题目 -
把下面各行重写一遍，将其中的“markers”改为“pens”，其余内容保持不变。输出时去掉图片。

━━━━━ 输入材料 ━━━━━

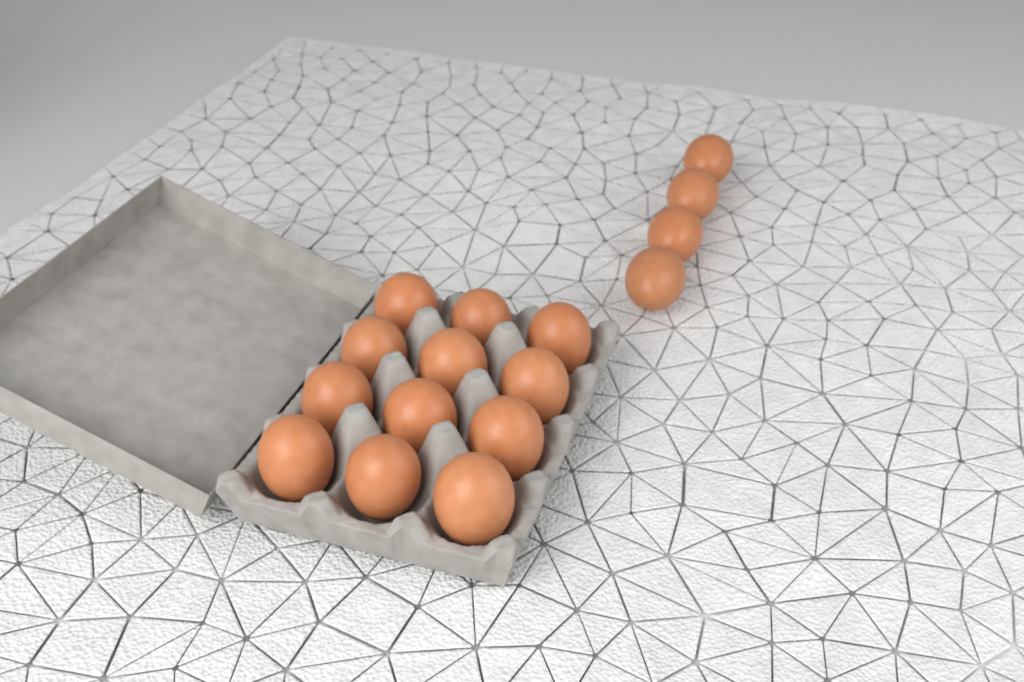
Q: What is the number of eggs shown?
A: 16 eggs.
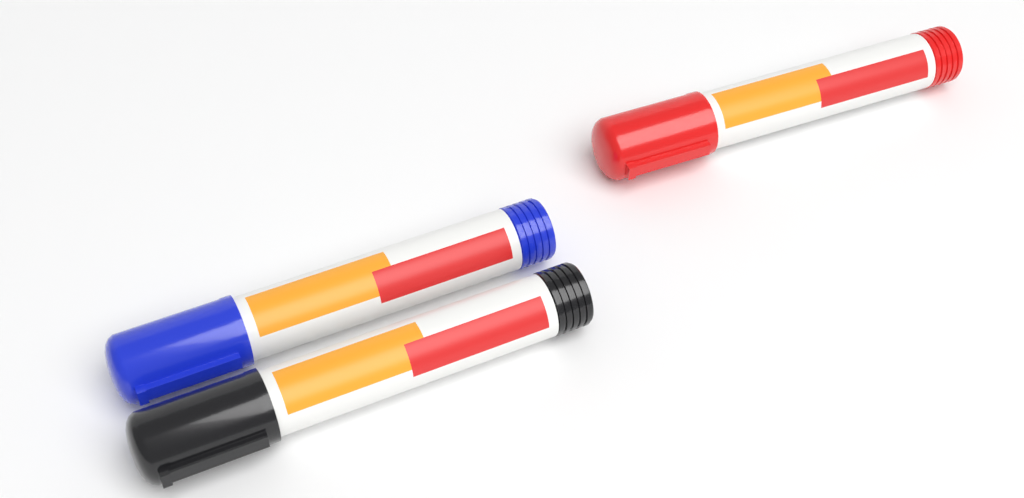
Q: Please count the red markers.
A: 1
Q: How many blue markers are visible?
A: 1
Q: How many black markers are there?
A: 1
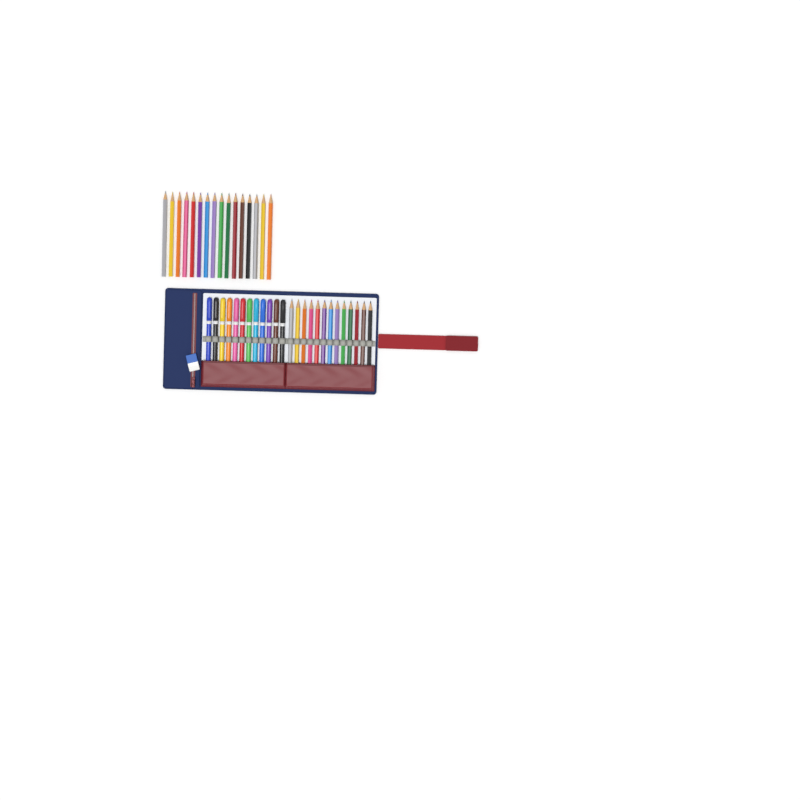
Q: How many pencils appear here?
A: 29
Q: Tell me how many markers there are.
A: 12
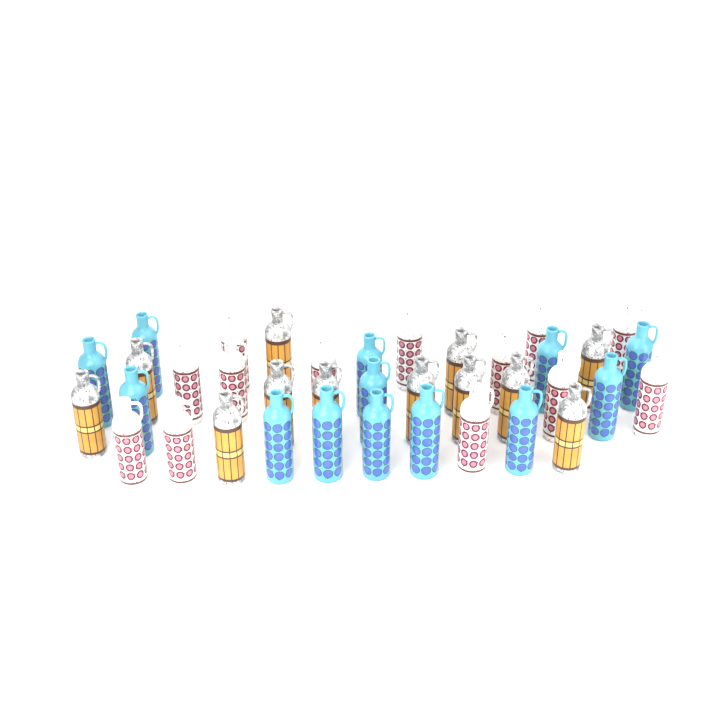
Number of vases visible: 38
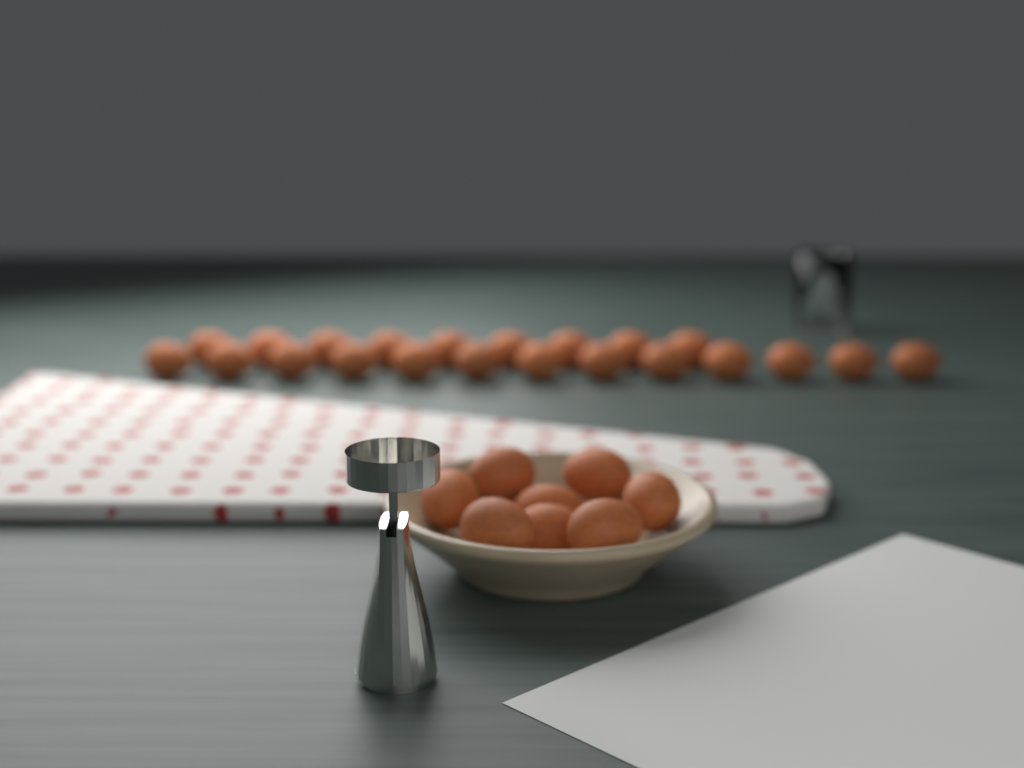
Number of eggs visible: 30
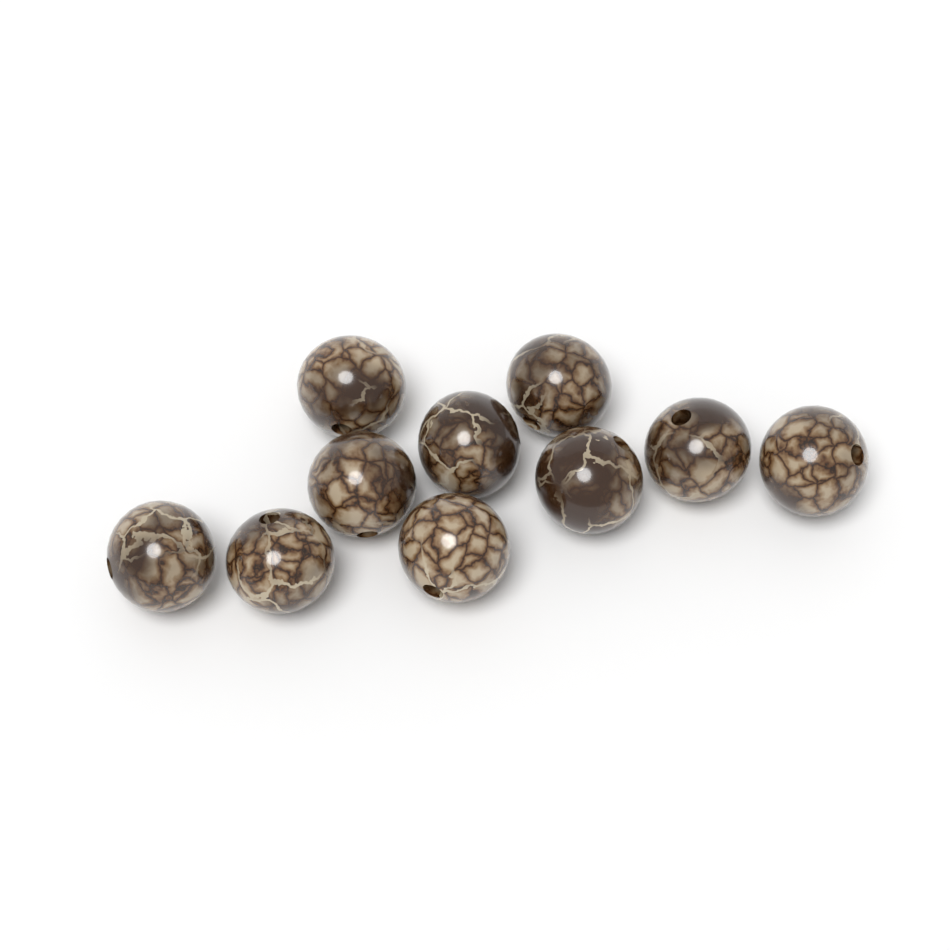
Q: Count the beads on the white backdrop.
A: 10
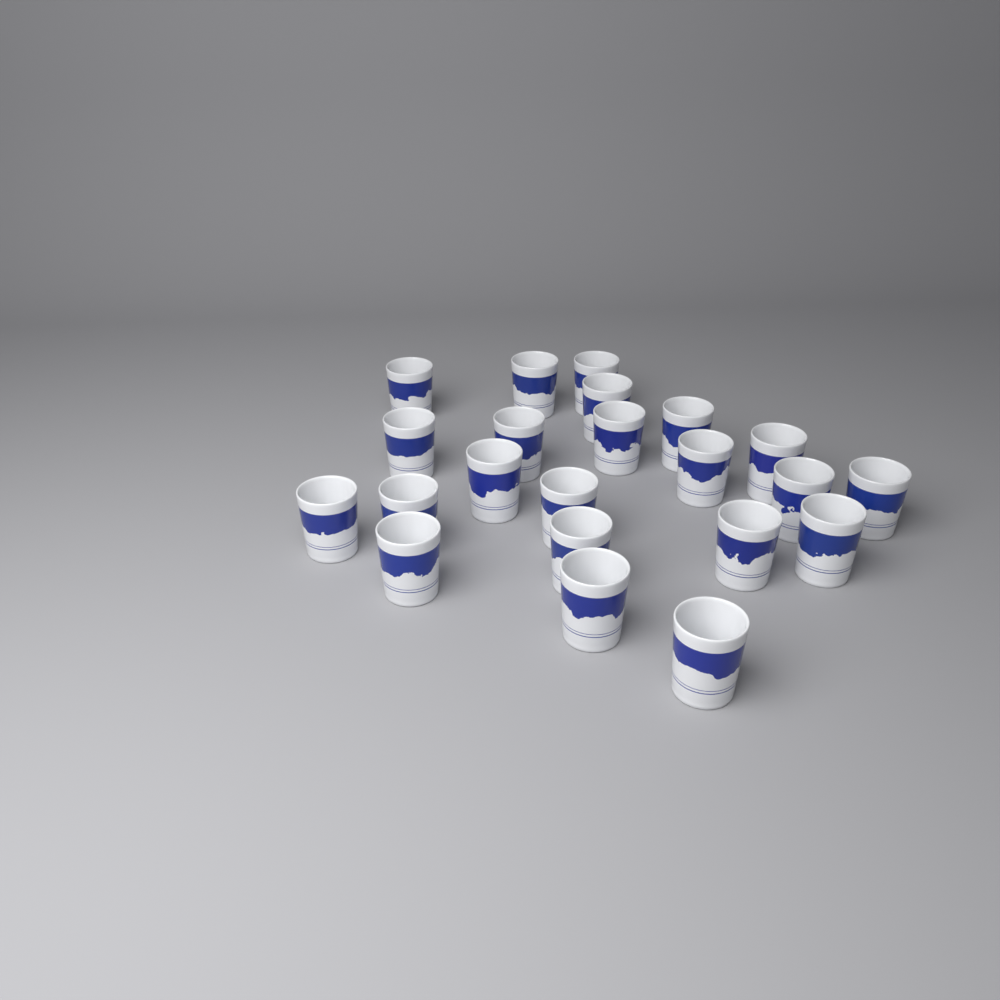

━━━━━

完成结果 -
Q: What is the number of eggs shown?
A: 16 eggs.
Q: Please count the red pens.
A: 1
Q: How many blue pens are visible?
A: 1
Q: How many black pens are there?
A: 1
Q: How many pencils appear here?
A: 29
Q: Tell me how many pens there are.
A: 12
Number of vases visible: 38
Number of eggs visible: 30
Q: Count the beads on the white backdrop.
A: 10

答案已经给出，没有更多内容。